SELECTED PASSAGE
----

Secure Multi-Party Computation (MPC) is a fundamental concept, both in cryptography as well as Distributed Computing. On a very high level, a MPC protocol allows a set of mutually-distrusting parties with their private inputs to jointly perform any computation on their inputs by keeping the respective inputs as private as possible. Examples of such computations include but are not limited to privacy-preserving data mining, secure e-auction, private set-intersection, privacy-preserving machine learning, etc. One may imagine a MPC protocol emulating the role of an imaginary, centralized trusted third party (TTP), which collects the inputs of the parties, performs the desired computation and publishes the result. Therefore, any task which can be carried out securely in the presence of a centralized TTP can be performed by decentralizing the role of the TTP by running a MPC protocol among the parties themselves. Due to its powerful abstraction, the MPC problem has been widely studied both by the cryptography community as well as the distributed computing community over the past four decades.

----

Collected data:
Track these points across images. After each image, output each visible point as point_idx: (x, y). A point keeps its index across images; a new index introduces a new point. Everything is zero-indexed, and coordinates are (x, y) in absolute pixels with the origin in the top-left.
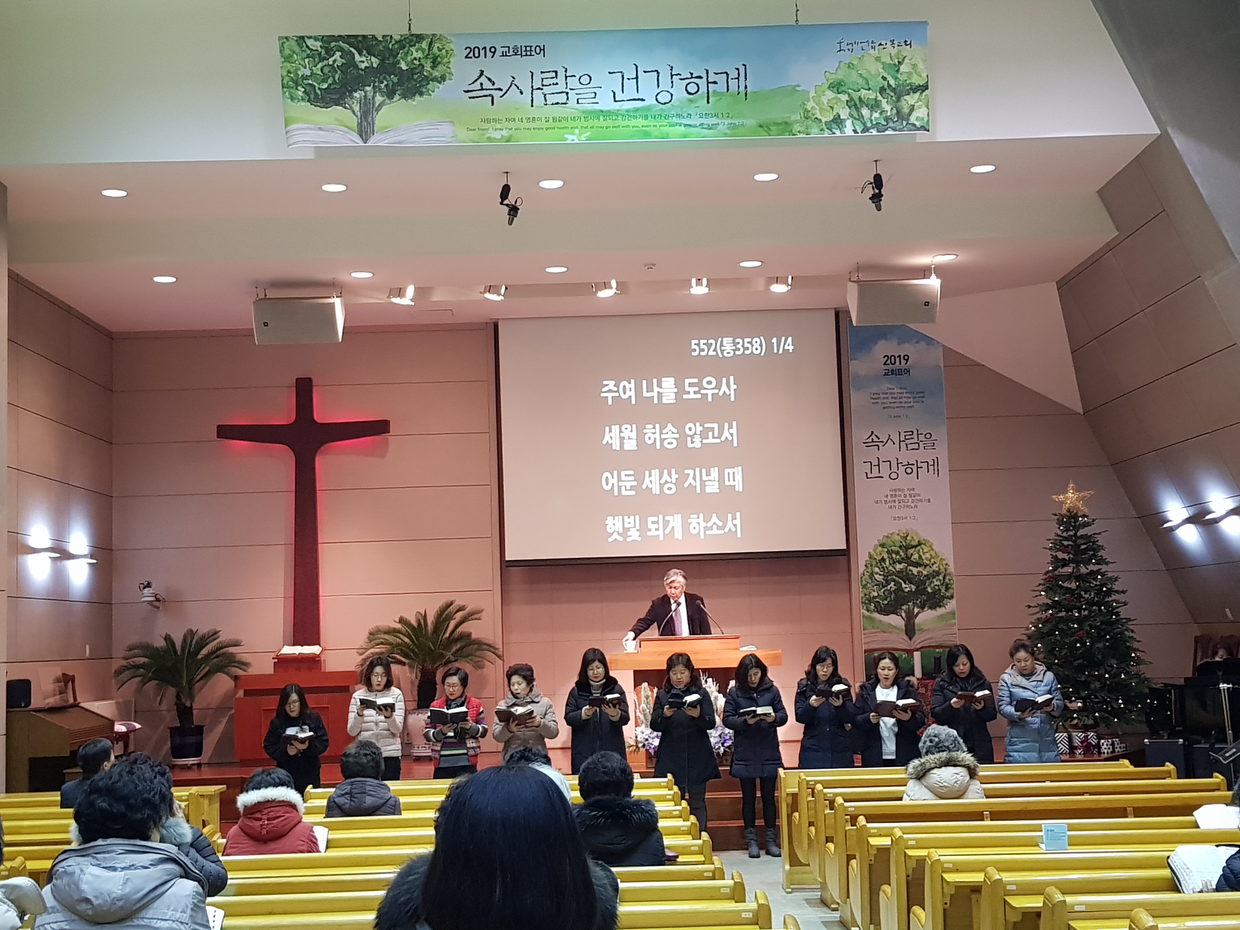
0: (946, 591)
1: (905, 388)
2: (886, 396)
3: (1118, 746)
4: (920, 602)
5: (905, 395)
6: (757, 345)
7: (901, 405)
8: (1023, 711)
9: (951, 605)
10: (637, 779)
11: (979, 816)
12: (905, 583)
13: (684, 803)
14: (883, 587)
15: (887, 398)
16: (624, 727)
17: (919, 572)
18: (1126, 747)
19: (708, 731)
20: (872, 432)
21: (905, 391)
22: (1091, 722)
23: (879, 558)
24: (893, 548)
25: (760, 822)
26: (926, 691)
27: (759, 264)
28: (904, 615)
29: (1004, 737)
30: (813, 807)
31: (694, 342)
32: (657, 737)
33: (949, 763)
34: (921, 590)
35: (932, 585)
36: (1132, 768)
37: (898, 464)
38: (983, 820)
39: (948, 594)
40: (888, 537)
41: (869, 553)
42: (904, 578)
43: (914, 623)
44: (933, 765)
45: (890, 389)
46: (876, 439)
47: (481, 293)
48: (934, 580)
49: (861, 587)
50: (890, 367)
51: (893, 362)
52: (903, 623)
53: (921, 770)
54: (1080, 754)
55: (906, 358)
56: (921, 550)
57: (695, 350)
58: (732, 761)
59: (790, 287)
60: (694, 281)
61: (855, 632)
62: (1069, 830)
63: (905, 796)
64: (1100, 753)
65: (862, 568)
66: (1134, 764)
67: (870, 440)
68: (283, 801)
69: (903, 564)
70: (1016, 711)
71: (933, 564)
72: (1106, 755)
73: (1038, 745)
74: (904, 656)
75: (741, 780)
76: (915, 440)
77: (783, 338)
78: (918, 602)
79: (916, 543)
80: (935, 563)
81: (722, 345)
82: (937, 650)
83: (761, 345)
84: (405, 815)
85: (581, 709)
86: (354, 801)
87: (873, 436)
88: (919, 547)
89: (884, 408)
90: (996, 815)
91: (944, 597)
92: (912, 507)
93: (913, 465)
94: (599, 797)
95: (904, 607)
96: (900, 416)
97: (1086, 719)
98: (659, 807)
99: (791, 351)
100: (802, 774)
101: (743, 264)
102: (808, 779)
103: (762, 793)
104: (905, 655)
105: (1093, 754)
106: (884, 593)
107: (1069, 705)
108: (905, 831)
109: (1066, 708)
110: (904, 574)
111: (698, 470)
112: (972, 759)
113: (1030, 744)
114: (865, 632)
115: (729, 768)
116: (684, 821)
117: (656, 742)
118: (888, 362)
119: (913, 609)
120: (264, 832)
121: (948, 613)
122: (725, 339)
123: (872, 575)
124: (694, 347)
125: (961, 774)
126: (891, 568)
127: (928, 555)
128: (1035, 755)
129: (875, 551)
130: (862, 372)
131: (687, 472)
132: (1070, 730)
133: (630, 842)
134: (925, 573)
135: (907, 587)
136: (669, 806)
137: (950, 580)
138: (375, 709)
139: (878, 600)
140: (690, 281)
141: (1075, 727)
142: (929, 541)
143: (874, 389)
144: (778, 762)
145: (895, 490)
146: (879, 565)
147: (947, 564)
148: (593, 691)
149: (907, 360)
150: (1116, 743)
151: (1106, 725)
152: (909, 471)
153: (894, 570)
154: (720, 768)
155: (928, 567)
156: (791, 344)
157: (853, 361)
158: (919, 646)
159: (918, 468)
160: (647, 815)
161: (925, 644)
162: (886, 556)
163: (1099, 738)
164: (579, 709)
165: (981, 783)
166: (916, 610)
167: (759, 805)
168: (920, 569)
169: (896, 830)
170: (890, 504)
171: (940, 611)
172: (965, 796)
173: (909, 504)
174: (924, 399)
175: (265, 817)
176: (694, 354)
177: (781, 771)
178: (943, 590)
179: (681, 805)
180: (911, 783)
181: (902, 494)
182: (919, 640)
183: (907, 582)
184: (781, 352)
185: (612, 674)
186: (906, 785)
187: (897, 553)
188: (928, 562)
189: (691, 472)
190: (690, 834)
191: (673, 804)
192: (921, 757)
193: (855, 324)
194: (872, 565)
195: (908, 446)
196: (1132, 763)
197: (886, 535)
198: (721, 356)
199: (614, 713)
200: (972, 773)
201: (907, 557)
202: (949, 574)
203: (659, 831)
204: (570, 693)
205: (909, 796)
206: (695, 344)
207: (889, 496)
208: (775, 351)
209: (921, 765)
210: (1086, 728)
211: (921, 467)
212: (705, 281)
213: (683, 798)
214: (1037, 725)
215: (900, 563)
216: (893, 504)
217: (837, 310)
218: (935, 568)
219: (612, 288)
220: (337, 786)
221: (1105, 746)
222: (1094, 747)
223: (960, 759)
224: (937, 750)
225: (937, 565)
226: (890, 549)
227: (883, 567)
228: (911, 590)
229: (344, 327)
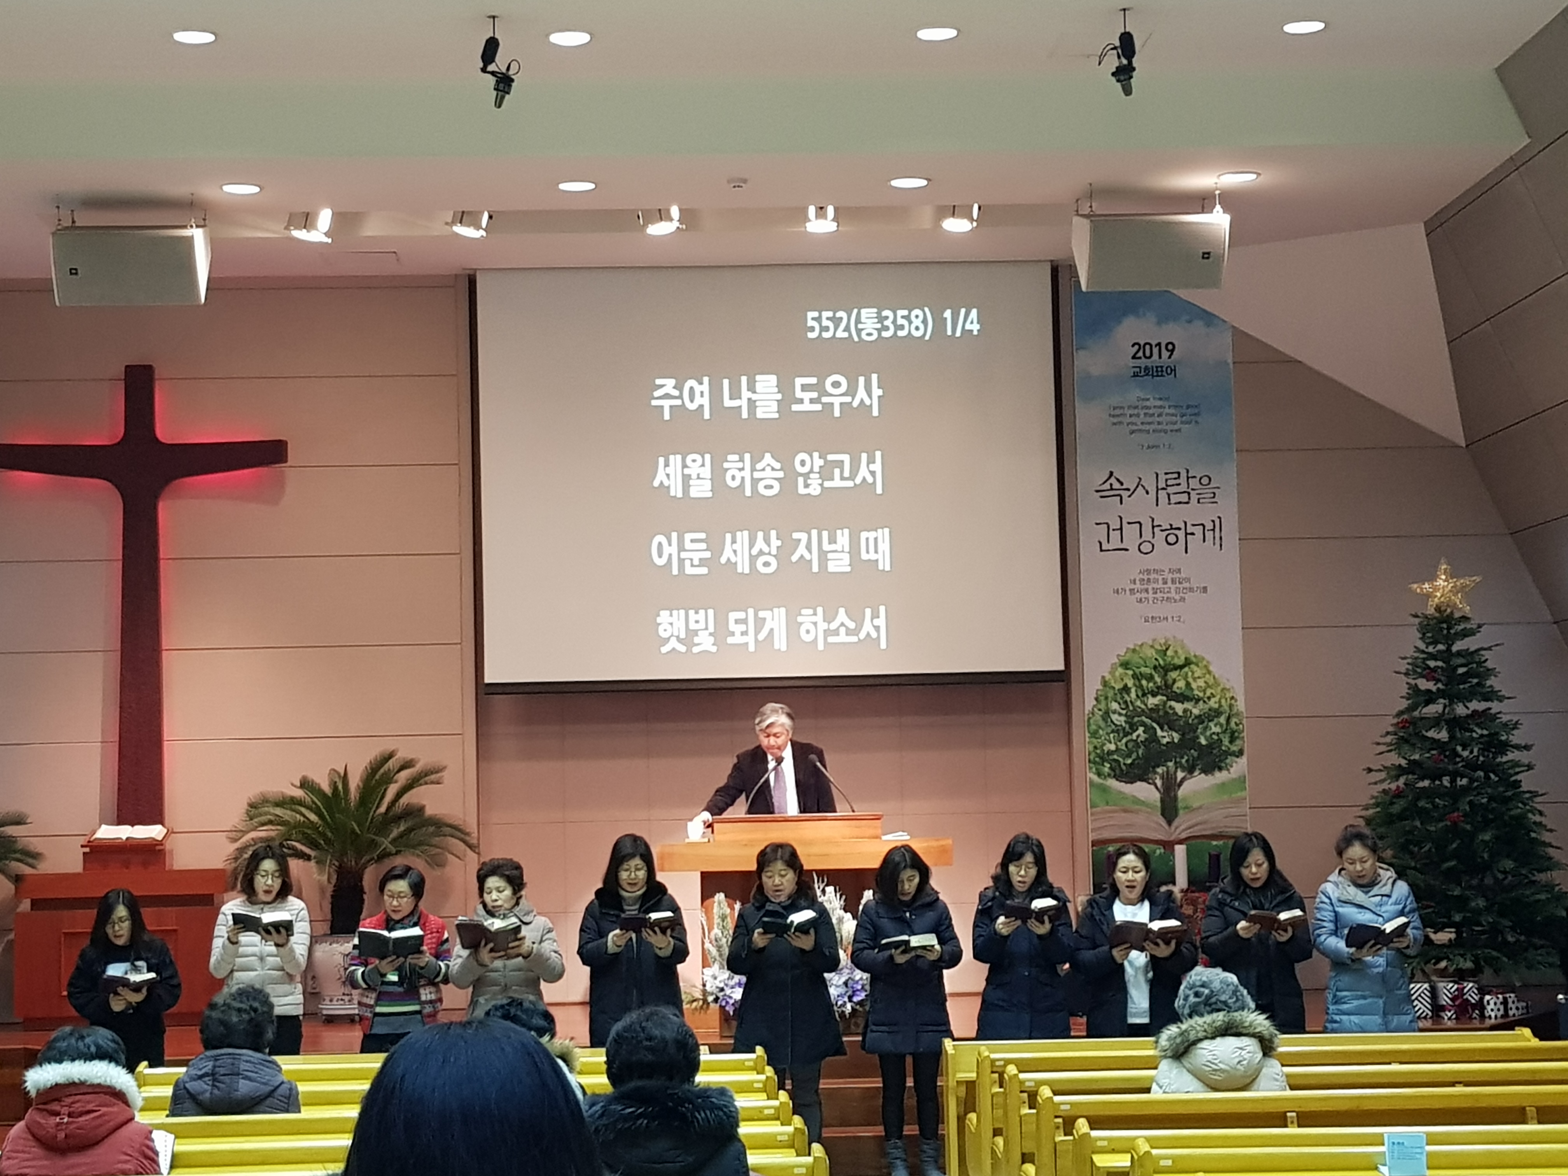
0: (1231, 742)
1: (1167, 399)
2: (1136, 412)
3: (1514, 1007)
4: (1187, 761)
5: (1167, 410)
6: (917, 322)
7: (1160, 427)
8: (1360, 947)
9: (1239, 767)
10: (705, 1056)
11: (1280, 1120)
12: (1162, 729)
13: (783, 1096)
14: (1125, 736)
15: (1138, 415)
16: (680, 967)
17: (1185, 711)
18: (1527, 1007)
19: (826, 975)
20: (1111, 474)
21: (1166, 404)
22: (1469, 965)
23: (1118, 686)
24: (1143, 669)
25: (911, 1130)
26: (1195, 911)
27: (924, 183)
28: (1159, 782)
29: (1325, 990)
30: (1001, 1104)
31: (811, 314)
32: (740, 984)
33: (1229, 1030)
34: (1188, 741)
35: (1208, 733)
36: (1535, 1042)
37: (1153, 527)
38: (1286, 1126)
39: (1234, 748)
40: (1134, 651)
41: (1103, 677)
42: (1161, 721)
43: (1176, 798)
44: (1201, 1035)
45: (1143, 400)
46: (1116, 485)
47: (447, 224)
48: (1212, 724)
49: (1087, 735)
50: (1143, 363)
51: (1148, 354)
52: (1158, 795)
53: (1183, 1042)
54: (1449, 1019)
55: (1170, 347)
56: (1190, 674)
57: (812, 329)
58: (866, 1026)
59: (975, 224)
60: (812, 210)
61: (1077, 813)
62: (1428, 1144)
63: (1154, 1087)
64: (1482, 1016)
65: (1090, 703)
66: (1539, 1034)
67: (1107, 486)
68: (99, 1085)
69: (1159, 697)
70: (1347, 946)
71: (1209, 698)
72: (1493, 1021)
73: (1381, 1001)
74: (1158, 852)
75: (880, 1057)
76: (1183, 487)
77: (963, 311)
78: (1184, 761)
79: (1181, 661)
80: (1214, 696)
81: (858, 321)
82: (1214, 843)
83: (925, 322)
84: (307, 1113)
85: (607, 936)
86: (218, 1088)
87: (1113, 480)
88: (1186, 669)
89: (1132, 432)
90: (1306, 1119)
91: (1228, 753)
92: (1175, 601)
93: (1179, 529)
94: (640, 1083)
95: (1160, 770)
96: (1158, 447)
97: (1462, 960)
98: (741, 1101)
99: (975, 333)
100: (983, 1048)
101: (896, 183)
102: (993, 1056)
103: (915, 1082)
104: (1160, 851)
105: (1471, 1018)
106: (1126, 746)
107: (1433, 936)
108: (1154, 1143)
109: (1427, 940)
110: (1161, 713)
111: (814, 533)
112: (1267, 1023)
113: (1369, 1000)
114: (1094, 810)
115: (860, 1038)
116: (782, 1124)
117: (737, 994)
118: (1140, 354)
119: (1176, 772)
120: (61, 1135)
121: (1234, 780)
122: (863, 311)
123: (1106, 715)
124: (810, 323)
125: (1248, 1048)
126: (1138, 703)
127: (1201, 683)
128: (1377, 1019)
129: (1112, 673)
130: (1096, 370)
131: (796, 536)
132: (1434, 978)
133: (691, 1159)
134: (1196, 711)
135: (1165, 736)
136: (758, 1101)
137: (1237, 724)
138: (258, 932)
139: (1115, 757)
140: (805, 210)
141: (1443, 974)
142: (1203, 659)
143: (1115, 400)
144: (944, 1028)
145: (1148, 571)
146: (1119, 696)
147: (1232, 698)
148: (626, 907)
149: (1172, 351)
150: (1510, 1001)
151: (1495, 971)
152: (1172, 539)
153: (1143, 706)
154: (845, 1039)
155: (1201, 702)
156: (975, 321)
157: (1080, 352)
158: (1184, 835)
159: (1186, 534)
160: (721, 1113)
161: (1196, 831)
162: (1130, 683)
163: (1482, 992)
164: (602, 937)
165: (1283, 1065)
166: (1180, 775)
167: (910, 1102)
168: (1188, 705)
169: (1140, 1142)
170: (1138, 595)
171: (1220, 777)
172: (1255, 1087)
173: (1173, 594)
174: (1199, 419)
175: (65, 1110)
176: (811, 335)
177: (948, 1043)
178: (1226, 742)
179: (777, 1099)
180: (1164, 1065)
181: (1160, 578)
182: (1183, 825)
183: (1166, 727)
184: (958, 334)
185: (660, 877)
186: (1156, 1068)
187: (1150, 678)
188: (1201, 695)
189: (803, 536)
190: (792, 1147)
191: (764, 1095)
192: (1182, 1022)
193: (1084, 288)
194: (1106, 698)
195: (1172, 496)
196: (1536, 1034)
197: (1132, 647)
198: (856, 339)
199: (662, 944)
200: (1267, 1048)
201: (1166, 684)
202: (1237, 714)
203: (740, 1141)
204: (587, 909)
205: (1161, 1087)
206: (813, 319)
207: (1138, 582)
208: (949, 333)
209: (1182, 1034)
210: (1460, 976)
211: (1193, 534)
212: (830, 211)
213: (781, 1087)
214: (1381, 970)
215: (1154, 695)
216: (1144, 595)
217: (1055, 264)
218: (1213, 703)
219: (671, 220)
220: (191, 1063)
221: (1492, 1006)
222: (1474, 1007)
223: (1247, 1024)
224: (1208, 1008)
225: (1217, 699)
226: (1137, 671)
227: (1126, 702)
228: (1173, 741)
229: (209, 279)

----

CHECK YOUR UNDERSTANDING
- A) Name every example computation that the passage on secure multi-party computation gives.
- B) Transcribe the stretch of the records from their start through the line containing "4: (920, 602)", leaving out the pictures.
The passage and the records are unrelated to each other.

ANSWERS TO THE EXERCISES
- A)
privacy-preserving data mining
secure e-auction
private set-intersection
privacy-preserving machine learning

- B)
Track these points across images. After each image, output each visible point as point_idx: (x, y). A point keeps its index across images; a new index introduces a new point. Everything is zero-indexed, and coordinates are (x, y) in absolute pixels with the origin in the top-left.
0: (946, 591)
1: (905, 388)
2: (886, 396)
3: (1118, 746)
4: (920, 602)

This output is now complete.